Hello everyone. I am trying to map a pair of sequences from whole genome sequencing to a custom reference genome, which I uploaded in fna (fasta) format. When I run Map with BWA-MEM, it stops while building the bwa-index, on the following step: [bwa_index] Construct SA from BWT and Occ…0.27. It says: “An error occurred with this dataset: bam format, dataset”
Any ideas on where the problem may be originating from?
Thanks!
Welcome, @clommar
It seems BWA-MEM had trouble writing out the final BAM result. It is hard to guess more … but maybe the issue is with the custom reference genome?

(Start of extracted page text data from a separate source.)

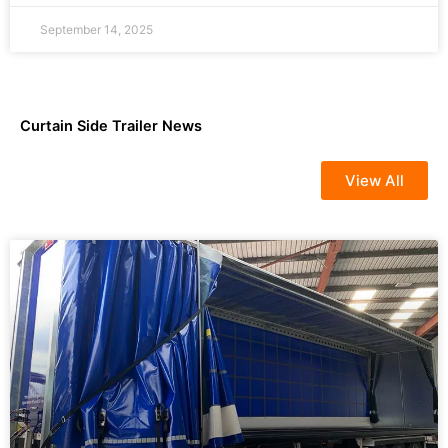
September 14, 2025
Curtain Side Trailer News
View All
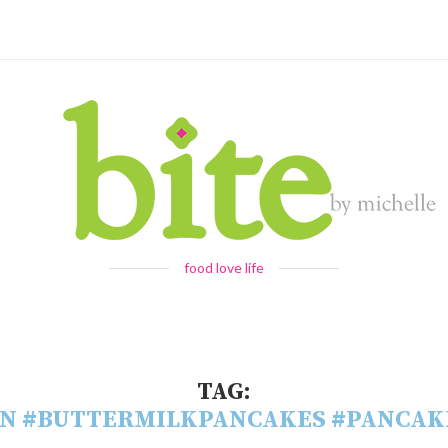
food love life
TAG:
N #BUTTERMILKPANCAKES #PANCAK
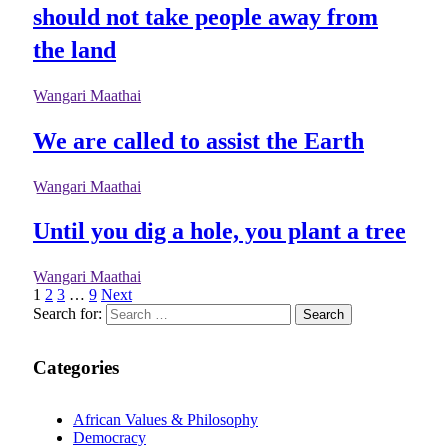
should not take people away from
the land
Wangari Maathai
We are called to assist the Earth
Wangari Maathai
Until you dig a hole, you plant a tree
Wangari Maathai
1
2
3
…
9
Next
Search for:
Categories
African Values & Philosophy
Democracy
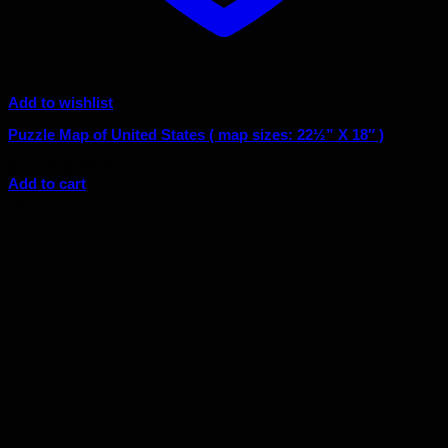
Add to wishlist
Puzzle Map of United States ( map sizes: 22½” X 18″ )
Original
Current
$
155.00
$
139.50
price
price
Add to cart
was:
is:
Sale!
$155.00.
$139.50.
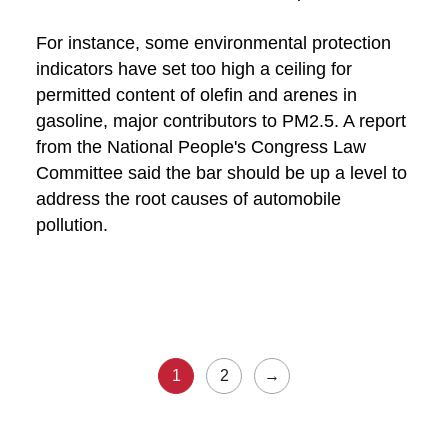
For instance, some environmental protection
indicators have set too high a ceiling for
permitted content of olefin and arenes in
gasoline, major contributors to PM2.5. A report
from the National People's Congress Law
Committee said the bar should be up a level to
address the root causes of automobile
pollution.
1
2
→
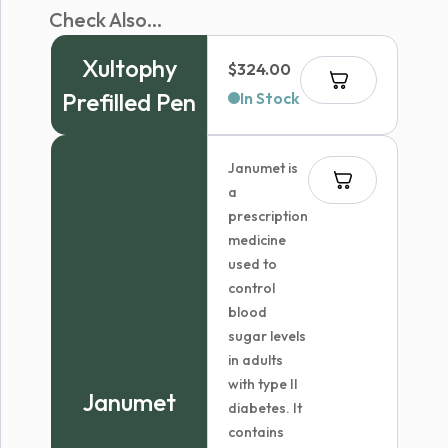
Check Also...
Xultophy
$
324.00
Prefilled Pen
In Stock
Janumet is
a
prescription
medicine
used to
control
blood
sugar levels
in adults
with type II
Janumet
diabetes. It
contains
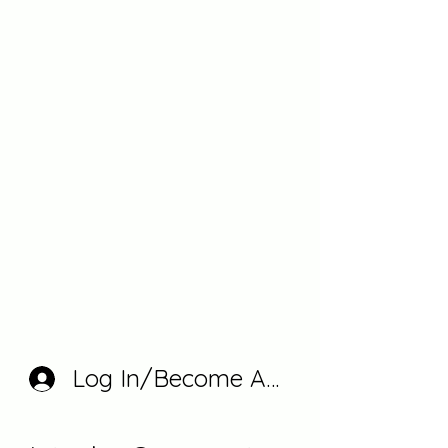
Log In/Become A Member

We have a guide that explains some general guidelines for the format, and how it is used. Please see → https://training.galaxyproject.org/training-material/faqs/galaxy/reference_genomes_custom_genomes.html
If after checking, you cannot figure out what is going wrong, we can certainly try to help here more! We would be interested in the details under the i icon. BWA-MEM will sometimes report another message here.
We can help to “decode” the message. We will need some details – please see the banner at this forum, or here directly for how to share your work in context. → How to get faster help with your question
Please let us know how this works out, even if you solve it yourself! 
Hi Jenna,
Thanks for your answer, I finally got to run BWA-MEM succesfully! The problem I could identify was that I was trying to align a pair of sequences which had not the same length, as I had trimmered the R2 in the quality step. Once I ran the alignment with the sequences processed just to remove sequencing adapters but not applying any trimmering it finished with no errors.
Hi @clommar
The problem was likely that you were missing one of the ends of a read pair after doing more QA. Some of the options will require that both ends are present. Next time, you can decide to filter out both ends of a pair if one of the ends fails the extra QA (such as trimming) or becomes too short to map. Some of the QA tools can do this while trimming, or you can do this after as a separate step.
The result of “properly paired mapped reads” would probably be the same either way, and you could test that to confirm.
Anyway, I’m glad to know you were able to get this to work!